Independently owned since 1905

Remember When?

50 YEARS AGO • FEBRUARY 27, 1969

TWO VETERAN PACKERS END CAREERS FRIDAY

Two of the real “old timers” among United States Forest Service personnel in western Montana – Earl Hendren of Thompson Falls and Dan Rasor of Trout Creek – will end their careers Friday with retirement.

Hendren’s career started 51 years ago in the spring of 1918 and according to Irv Puphal, Thompson Falls district ranger, he is the only person now working for the Forest Service who can claim service that far back.

Rasor began working for the Forest Service eight years after Hendren started in 1926, and his career spans 43 years.

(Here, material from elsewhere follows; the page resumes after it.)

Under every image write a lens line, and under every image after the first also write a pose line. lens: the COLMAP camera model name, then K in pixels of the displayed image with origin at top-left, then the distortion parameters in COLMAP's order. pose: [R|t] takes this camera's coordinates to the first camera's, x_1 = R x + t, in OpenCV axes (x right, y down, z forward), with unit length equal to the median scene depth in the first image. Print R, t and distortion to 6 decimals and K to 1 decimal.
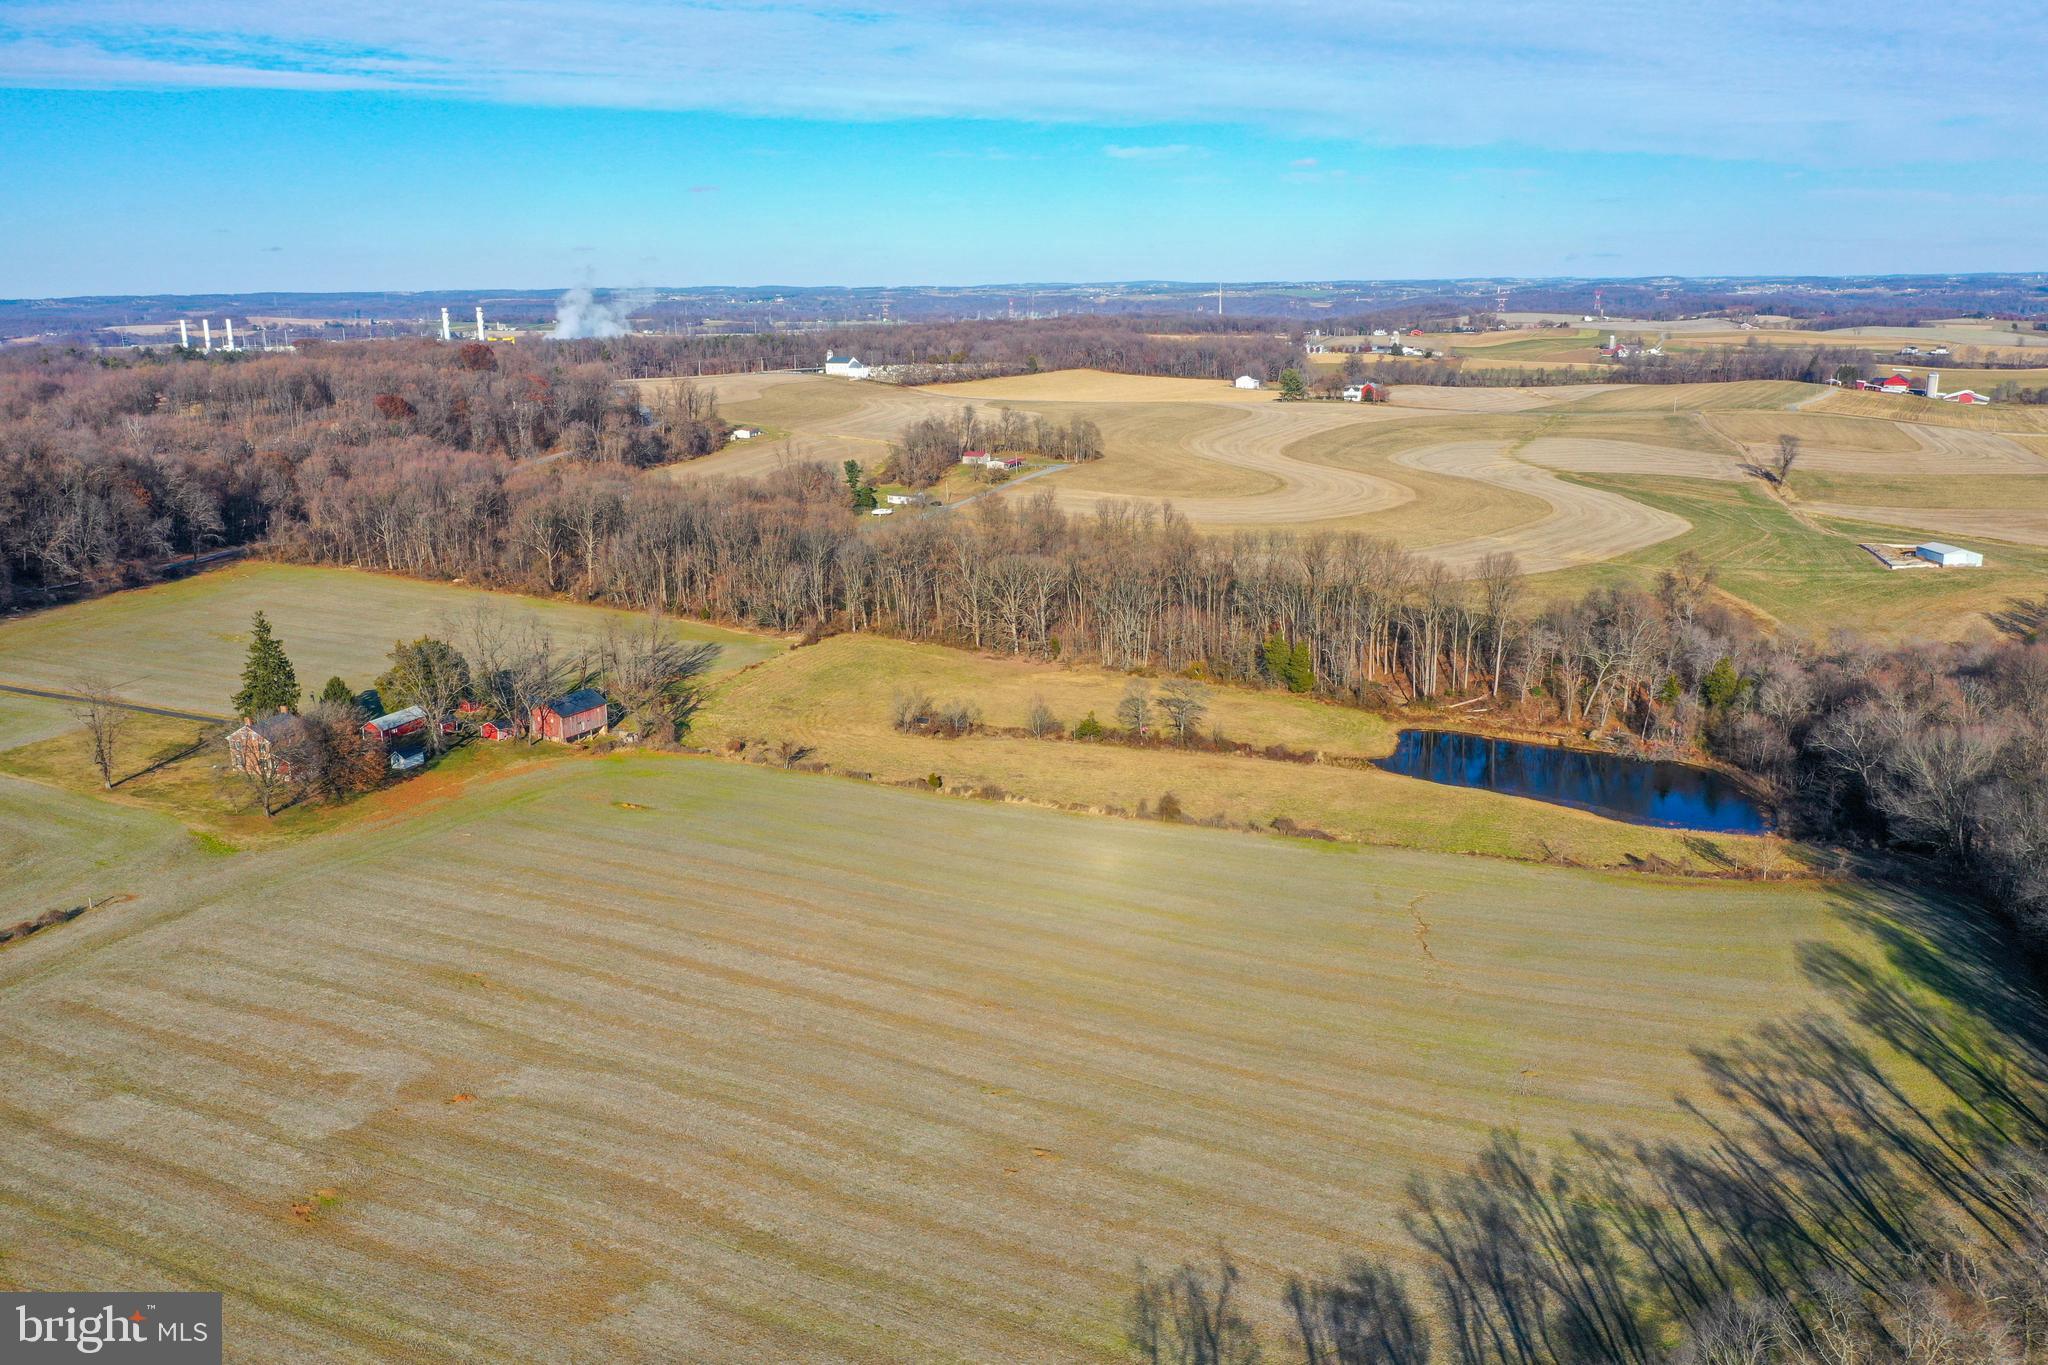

Both are packers and long time friends.

Hendren went to work as a packer on the Bear Creek District of the Selway National Forest in the spring of 1918 when he was a boy only 14 years old. His first assignment was packing district supplies up the Selway River to the Bear Creek Station above the present Moose Creek Station from No. 1 on the Middle Fork just below Syringa, Idaho, where the road from Kooskia ended.

In the spring of 1920, Hendren left the Forest Service for a job packing for the Rutledge Timber Co. of Clarkia, Idaho After four years, he moved to Portland and took a job as a fireman on a steamboat working up to the position of assistant engineer on boats hauling paper from Oregon City on the Willamette River and from Camas, Washington on the Columbia into Portland. The boats were owned by the Western Transportation Co., a subsidiary of the Crown Paper Co., later to become the Crown Zellerbach Corp.

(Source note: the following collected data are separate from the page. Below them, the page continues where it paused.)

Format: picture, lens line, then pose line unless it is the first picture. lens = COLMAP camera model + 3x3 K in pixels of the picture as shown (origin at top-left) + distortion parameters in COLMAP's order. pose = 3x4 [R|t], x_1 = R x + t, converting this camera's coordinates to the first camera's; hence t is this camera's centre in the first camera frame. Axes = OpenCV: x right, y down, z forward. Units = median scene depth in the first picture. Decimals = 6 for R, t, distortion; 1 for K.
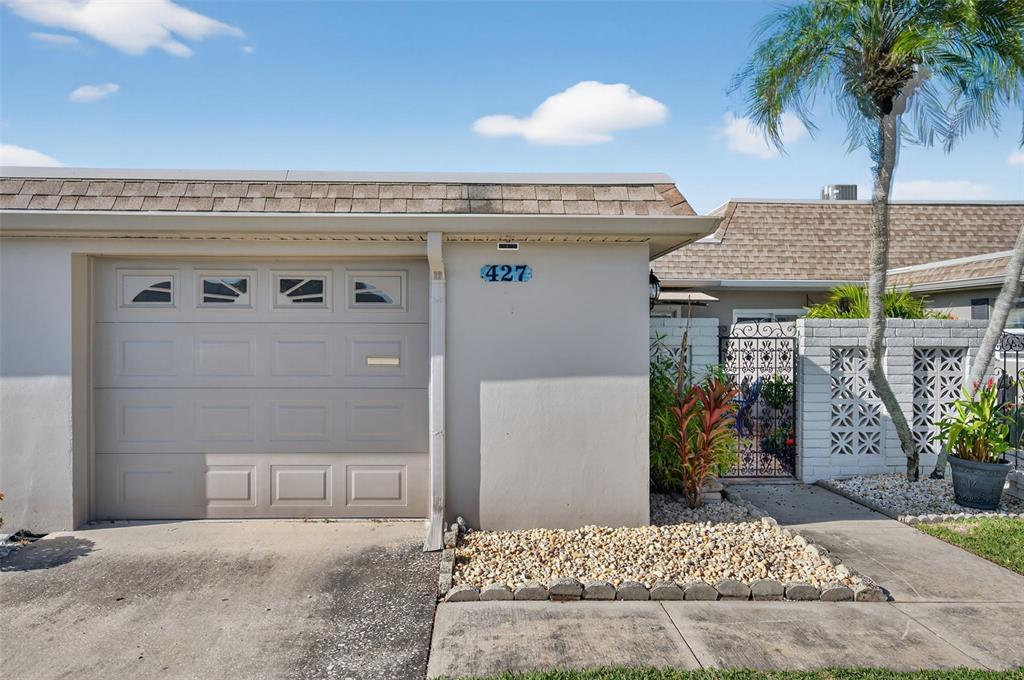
lens RADIAL K [[697.8, 0, 513.9], [0, 697.8, 336.3], [0, 0, 1]] dist [-0.000642, 0.002049]
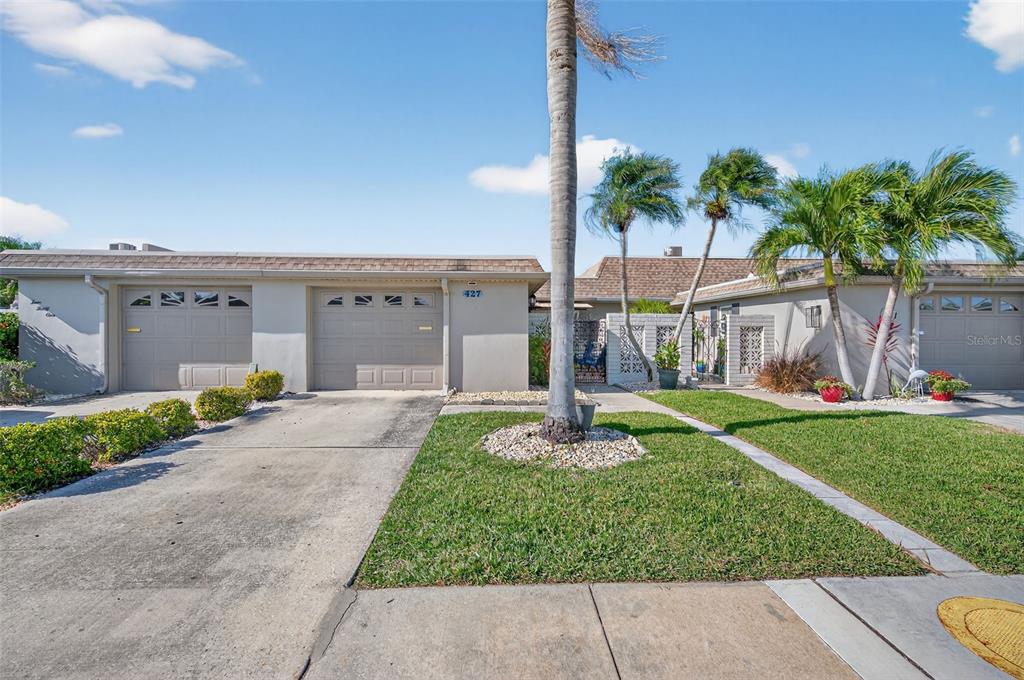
lens RADIAL K [[446.6, 0, 513.4], [0, 446.6, 339.4], [0, 0, 1]] dist [0.003054, -0.000111]
pose [[0.999996, 0.000886, 0.002838, 0.131940], [-0.000918, 0.999936, 0.011262, 0.058969], [-0.002828, -0.011265, 0.999933, -0.643074]]
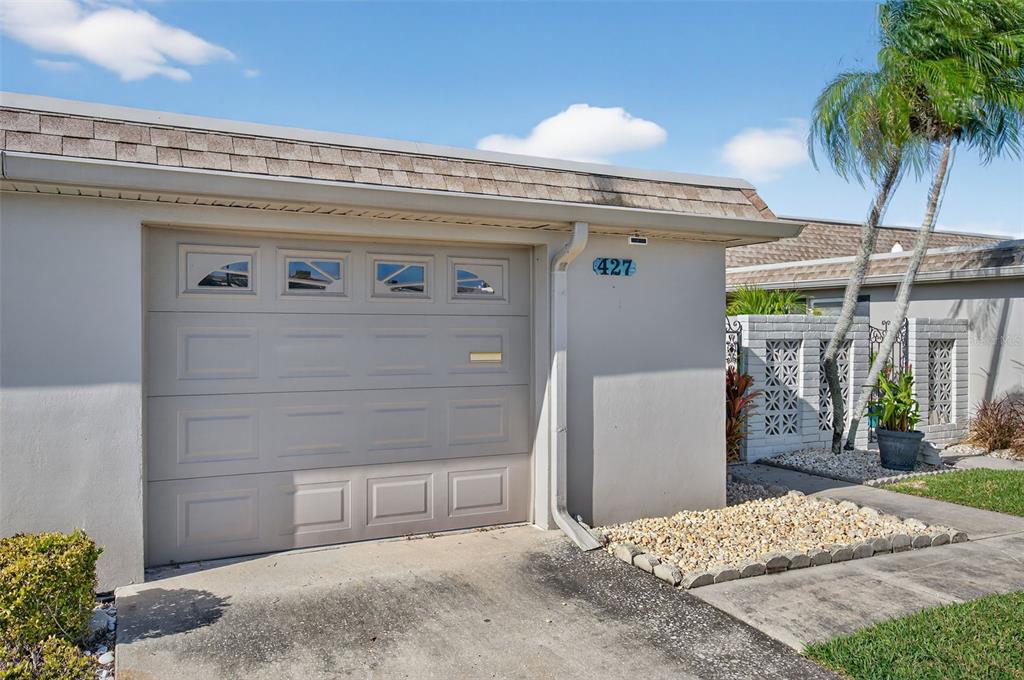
lens RADIAL K [[766.9, 0, 512.0], [0, 766.9, 340.0], [0, 0, 1]] dist [0.002026, 0.001342]
pose [[0.910539, -0.004666, 0.413398, -0.581907], [-0.000172, 0.999932, 0.011667, 0.001213], [-0.413424, -0.010694, 0.910476, 0.061664]]
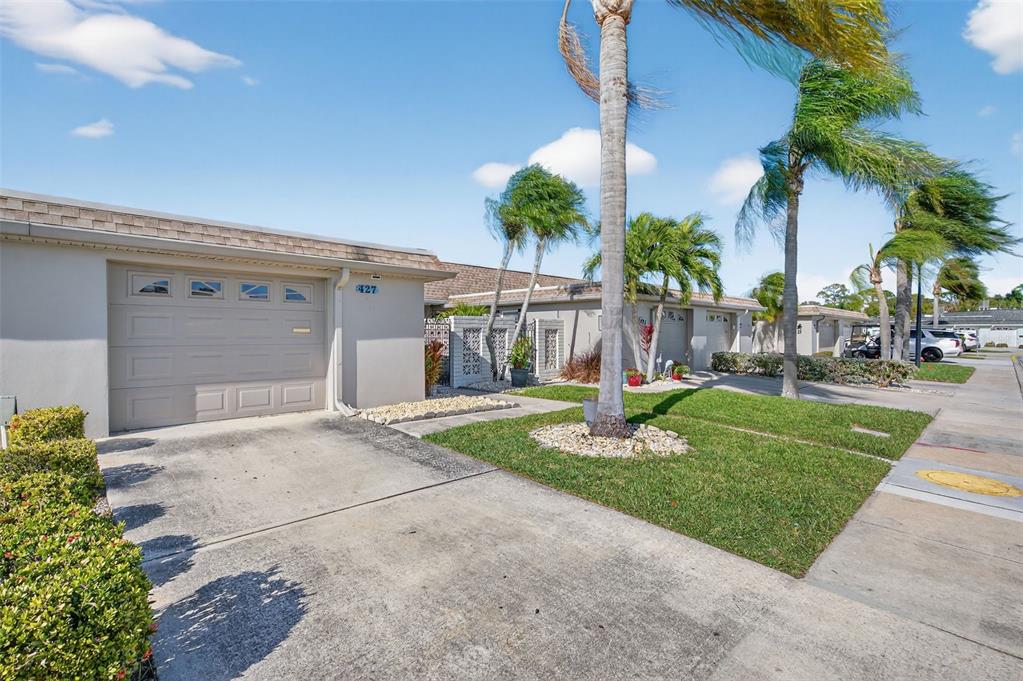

Earl missed the hills of western Montana and in 1930 returned to the Forest Service for a job on the Cabinet National Forest, an area later absorbed by the Lolo National Forest, at Thompson Falls. He has remained here since.

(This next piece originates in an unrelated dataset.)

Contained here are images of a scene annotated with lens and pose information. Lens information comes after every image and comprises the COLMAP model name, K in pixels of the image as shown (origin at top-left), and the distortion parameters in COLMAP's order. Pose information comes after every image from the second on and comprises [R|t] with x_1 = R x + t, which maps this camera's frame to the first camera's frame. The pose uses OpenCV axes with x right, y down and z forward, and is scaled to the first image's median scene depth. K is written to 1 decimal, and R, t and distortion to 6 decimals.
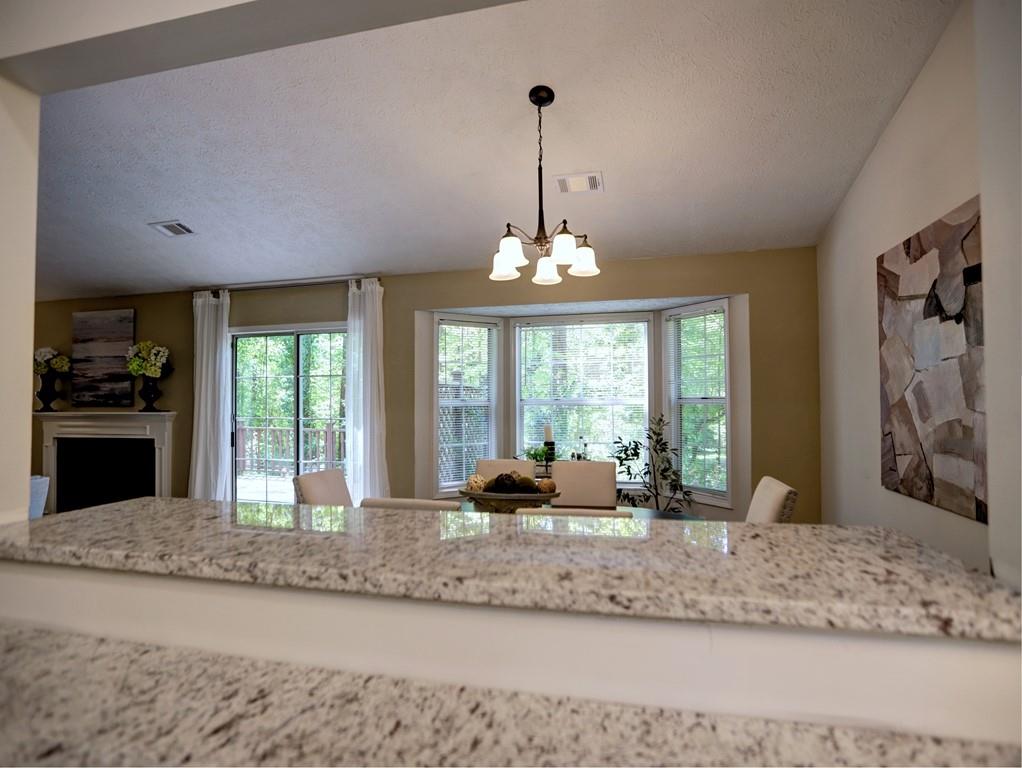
lens RADIAL K [[528.3, 0, 518.8], [0, 528.3, 386.9], [0, 0, 1]] dist [-0.050097, 0.020875]
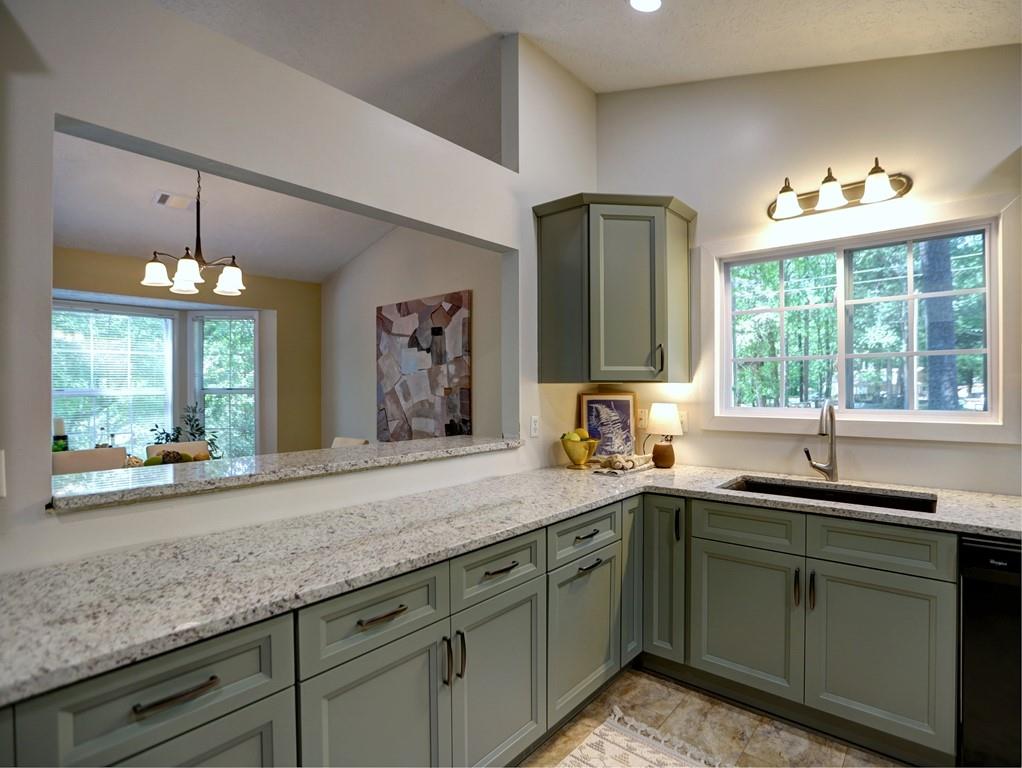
lens RADIAL K [[528.3, 0, 519.3], [0, 528.3, 387.0], [0, 0, 1]] dist [-0.050097, 0.020875]
pose [[0.455289, 0.004248, 0.890333, -0.752318], [-0.019450, 0.999797, 0.005175, -0.004369], [-0.890131, -0.019673, 0.455280, -0.255568]]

Dan began his work with the Forest Service in the spring of 1926 on the North Fork of the Coeur d’Alene Forest in Idaho. The following year he worked for the old Cabinet Forest at Plains as a guard-packer. In 1929, he transferred to Trout Creek and has worked as a laborer, truck driver, fire fighter, watchman, powderman in trails and brush. Primarily, however, his work has been as a packer, transporting supplies by mule to areas where roads did not exist.

After the Cabinet Forest was abolished in 1954, Dan became a full-time packer on the Kaniksu National Forest.

After retirement, Dan plans to catch up on his hobbies of fishing and hunting, which were neglected during long hours on the trails. He will continue to reside at his home at Trout Creek.

Earl plans to continue to make his home at Thompson Falls.

300 ATTEND GOLDEN WEDDING RECEPTION FOR NOBLE G. LaRUES AT HOT SPRINGS

Three hundred friends and relatives of Mr. and Mrs. Noble LaRue honored them Sunday on the occasion of their 50th wedding anniversary. The reception was held in the Florence Hotel.

Noble G. LaRue was married to Mary Lee Wilhite Feb. 12, 1919 in Centralia, Missouri. They lived on a farm near Columbia Missouri. Until March 1921 when they moved to Tuscor. There they operated the store and post office and LaRue was depot agent for the Northern Pacific Railway. June 1, 1930 the family moved to Hot Springs where they have operated the Hot Springs Mercantile since.

They have two children, Helen, who lives in Helena with her husband and three daughters and Harold and his wife, the former Betty Ratcliff, live in Hot Springs.